Activation of the genetically defined m1 muscarinic receptor potentiates N-methyl-D-aspartate (NMDA) receptor currents in hippocampal pyramidal cells

Evidence suggests that cholinergic input to the hippocampus plays an important role in learning and memory and that degeneration of cholinergic terminals in the hippocampus may contribute to the memory loss associated with Alzheimer's disease. One of the more prominent effects of cholinergic agonists on hippocampal physiology is the potentiation of N-methyl-D-aspartate (NMDA)-receptor currents by muscarinic agonists.
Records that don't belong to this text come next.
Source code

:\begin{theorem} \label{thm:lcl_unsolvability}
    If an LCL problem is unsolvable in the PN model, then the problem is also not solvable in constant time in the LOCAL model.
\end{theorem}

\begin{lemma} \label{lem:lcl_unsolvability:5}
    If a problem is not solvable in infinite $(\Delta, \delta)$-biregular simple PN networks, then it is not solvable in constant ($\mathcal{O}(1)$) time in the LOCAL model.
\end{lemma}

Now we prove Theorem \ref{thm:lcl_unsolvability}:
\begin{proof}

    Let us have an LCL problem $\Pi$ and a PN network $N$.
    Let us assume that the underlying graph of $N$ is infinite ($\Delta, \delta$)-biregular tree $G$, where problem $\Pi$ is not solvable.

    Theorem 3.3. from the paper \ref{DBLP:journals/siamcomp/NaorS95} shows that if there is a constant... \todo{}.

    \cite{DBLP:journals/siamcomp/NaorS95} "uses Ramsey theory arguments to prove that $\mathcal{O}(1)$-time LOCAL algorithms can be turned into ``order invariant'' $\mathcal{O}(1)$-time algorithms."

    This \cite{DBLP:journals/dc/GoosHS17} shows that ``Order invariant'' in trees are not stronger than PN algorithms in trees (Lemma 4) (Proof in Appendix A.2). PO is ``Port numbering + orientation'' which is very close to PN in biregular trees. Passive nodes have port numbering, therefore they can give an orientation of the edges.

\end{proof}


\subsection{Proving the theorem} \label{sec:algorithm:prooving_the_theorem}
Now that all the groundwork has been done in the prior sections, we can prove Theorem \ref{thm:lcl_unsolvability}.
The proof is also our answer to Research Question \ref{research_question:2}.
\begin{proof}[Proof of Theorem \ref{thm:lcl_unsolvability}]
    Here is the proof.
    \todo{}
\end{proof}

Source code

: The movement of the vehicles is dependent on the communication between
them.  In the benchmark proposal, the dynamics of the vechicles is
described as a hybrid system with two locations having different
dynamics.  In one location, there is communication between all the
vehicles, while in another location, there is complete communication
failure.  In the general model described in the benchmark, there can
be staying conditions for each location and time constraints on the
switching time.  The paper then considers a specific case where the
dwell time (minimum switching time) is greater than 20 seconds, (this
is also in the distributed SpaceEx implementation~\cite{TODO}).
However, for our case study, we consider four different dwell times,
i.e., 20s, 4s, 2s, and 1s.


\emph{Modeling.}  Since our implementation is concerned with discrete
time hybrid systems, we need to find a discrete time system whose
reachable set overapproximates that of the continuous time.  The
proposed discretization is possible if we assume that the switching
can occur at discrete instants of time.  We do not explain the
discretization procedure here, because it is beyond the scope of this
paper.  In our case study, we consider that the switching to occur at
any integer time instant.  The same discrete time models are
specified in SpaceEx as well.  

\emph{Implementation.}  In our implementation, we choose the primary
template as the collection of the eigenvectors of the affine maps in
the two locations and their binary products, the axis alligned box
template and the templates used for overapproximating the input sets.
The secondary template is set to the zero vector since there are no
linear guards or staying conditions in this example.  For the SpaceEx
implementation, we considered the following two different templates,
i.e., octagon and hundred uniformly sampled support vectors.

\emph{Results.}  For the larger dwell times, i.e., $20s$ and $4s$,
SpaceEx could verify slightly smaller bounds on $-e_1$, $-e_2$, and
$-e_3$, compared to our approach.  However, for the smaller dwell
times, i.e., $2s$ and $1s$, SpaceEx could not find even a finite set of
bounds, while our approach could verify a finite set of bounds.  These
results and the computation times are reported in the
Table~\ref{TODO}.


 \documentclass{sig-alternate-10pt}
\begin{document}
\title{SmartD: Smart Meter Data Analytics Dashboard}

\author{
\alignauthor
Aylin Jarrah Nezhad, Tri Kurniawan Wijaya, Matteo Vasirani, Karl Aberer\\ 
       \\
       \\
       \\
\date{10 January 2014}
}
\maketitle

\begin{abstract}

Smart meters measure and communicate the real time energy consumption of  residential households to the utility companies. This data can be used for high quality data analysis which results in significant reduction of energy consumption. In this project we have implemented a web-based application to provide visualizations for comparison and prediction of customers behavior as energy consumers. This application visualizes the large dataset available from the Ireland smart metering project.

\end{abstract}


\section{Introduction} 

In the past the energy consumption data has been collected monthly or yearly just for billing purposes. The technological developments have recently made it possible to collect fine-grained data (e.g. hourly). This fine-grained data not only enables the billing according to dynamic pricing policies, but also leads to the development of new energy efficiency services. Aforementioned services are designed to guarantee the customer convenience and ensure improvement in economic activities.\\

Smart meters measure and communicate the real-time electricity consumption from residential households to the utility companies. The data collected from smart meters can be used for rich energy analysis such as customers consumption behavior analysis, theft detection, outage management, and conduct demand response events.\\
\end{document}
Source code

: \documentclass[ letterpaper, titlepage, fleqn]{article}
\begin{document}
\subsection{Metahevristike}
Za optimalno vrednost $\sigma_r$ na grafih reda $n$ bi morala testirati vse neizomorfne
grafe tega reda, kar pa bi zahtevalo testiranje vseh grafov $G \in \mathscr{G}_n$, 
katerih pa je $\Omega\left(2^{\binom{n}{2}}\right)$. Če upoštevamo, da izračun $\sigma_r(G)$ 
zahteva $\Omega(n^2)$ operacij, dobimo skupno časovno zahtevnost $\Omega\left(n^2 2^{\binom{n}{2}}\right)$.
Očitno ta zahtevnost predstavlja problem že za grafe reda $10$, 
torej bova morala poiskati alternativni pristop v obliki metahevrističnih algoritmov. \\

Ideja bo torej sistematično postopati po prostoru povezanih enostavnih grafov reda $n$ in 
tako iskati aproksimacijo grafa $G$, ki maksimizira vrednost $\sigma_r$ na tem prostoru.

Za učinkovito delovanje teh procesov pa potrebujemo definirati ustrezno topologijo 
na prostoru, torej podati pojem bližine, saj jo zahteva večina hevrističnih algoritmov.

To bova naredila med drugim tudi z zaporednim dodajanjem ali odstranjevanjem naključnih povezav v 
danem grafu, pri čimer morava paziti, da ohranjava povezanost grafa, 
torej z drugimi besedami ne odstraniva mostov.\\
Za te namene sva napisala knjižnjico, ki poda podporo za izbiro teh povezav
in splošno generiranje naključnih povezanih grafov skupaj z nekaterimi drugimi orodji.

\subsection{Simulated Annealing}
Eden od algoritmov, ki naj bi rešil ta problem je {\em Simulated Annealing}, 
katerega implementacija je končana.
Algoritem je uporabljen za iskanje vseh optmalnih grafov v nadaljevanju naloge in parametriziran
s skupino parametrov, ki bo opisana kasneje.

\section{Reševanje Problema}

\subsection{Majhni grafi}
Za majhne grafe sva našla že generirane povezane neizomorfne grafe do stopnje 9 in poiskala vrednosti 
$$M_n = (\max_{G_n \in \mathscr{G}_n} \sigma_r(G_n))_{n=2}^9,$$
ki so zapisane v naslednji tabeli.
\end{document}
Here, we employ traditional pharmacological reagents as well as m1-toxin, an m1 antagonist with unprecedented selectivity, to demonstrate that this potentiation of NMDA-receptor currents in hippocampal CA1 pyramidal cells is mediated by the genetically defined m1 muscarinic receptor. Furthermore, we demonstrate the colocalization of the m1 muscarinic receptor and the NR1a NMDA receptor subunit at the electron microscopic level, indicating a spatial relationship that would allow for physiological interactions between these two receptors. This work demonstrates that the m1-muscarinic receptor gene product modulates excitatory synaptic transmission, and it has important implications in the study of learning and memory as well as the design of drugs to treat neurodegenerative diseases such as Alzheimer's.